Following the Great East Japan Earthquake, Mr. Sato visited shelters together with dancers and served as a volunteer for teaching exercises. Before long, however, he began to sense that something was wrong. "I felt uncomfortable with the rigid relationship between supporters and victims. Following the disaster, masses of volunteers poured into the region to offer their condolences and support. This had the opposite effect, however, leading to 'support fatigue' as local residents became exhausted by the influx of supporters. It prompted some survivors to stand up on their own. So I thought again and realized that unless we did something together we were merely troubling them."
He reached the conclusion that traditional performing arts are an activity in which community residents can play a leading role. Furthermore, he realized that Sanriku's traditional performing arts are somewhat similar to Balinese dance, which led to the exchange program with Asia in 2014.
"Local residents learned the choreography of traditional performing arts while playing as children. So these dances come naturally for them, but they are in fact quite difficult even for professional dancers. In performing arts, the human body moves to express the grand concept of a devotion to the gods and exorcising evil spirits. Even today, things inherited from generation to generation are being passed down. I have great trust in this process. A single movement in performing arts is filled with a variety of meanings. I believe the relationship of mutually learning and teaching represents a deep exchange that conveys one culture."
After the earthquake, a U.S.-based artist visited Otsuchi Town in 2012 and 2013 as a volunteer for scooping mud. So impressed by the festival during the stay, the artist took up learning performing arts. It is not only the learners who benefit. Those on the teaching side are also positively affected because questions learners ask about movements serve as valuable feedback to reevaluate their own sometimes vague instructions.
This circle of exchange has gradually widened. In November 2018, the Sanriku International Arts Committee was established by local governments and private organizations in Aomori and Iwate prefectures (with the participation of 16 local governments and four private organizations as of December 2019). Mr. Sato says he was also surprised to see so many people had a strong affinity for performing arts in Sanriku. The Committee also dispatches young people who perform Sanriku traditional performing arts and scholars from Japan to Southeast Asia even in times when the performing arts festival is not held (supported by the Japan Foundation Asia Center). Besides exchanges through traditional performing arts, the Committee shares lessons learned from disasters with other countries in Asia, where there are many natural disasters; undertakes investigative research on the role of local performing arts in reconstruction and the preservation of local performing arts in disaster areas; and promotes initiatives that can be used in disaster prevention.

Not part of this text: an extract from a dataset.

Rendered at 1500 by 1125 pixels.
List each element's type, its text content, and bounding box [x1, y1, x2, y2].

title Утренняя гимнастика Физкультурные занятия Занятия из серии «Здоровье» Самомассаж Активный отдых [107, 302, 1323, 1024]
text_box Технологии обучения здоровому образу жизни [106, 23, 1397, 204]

Members and alumni of high school traditional performing arts clubs from Miyagi and Iwate prefectures visit Bali to deepen exchanges with Barong dancers. (March 2018)
Nine years have passed since the earthquake, and reconstruction in the disaster region is moving ahead. So what is needed now?
"Work is under way for elevating the ground level dozens of meters in Rikuzentakata and Ofunato and land readjustments have also progressed. But we have no idea how many people will actually return. I think we need to bring back people first. Now is the time we must undertake reconstruction through culture. People connected with culture should visit the disaster area because we must harness the powers of cultural arts," says Mr. Sato.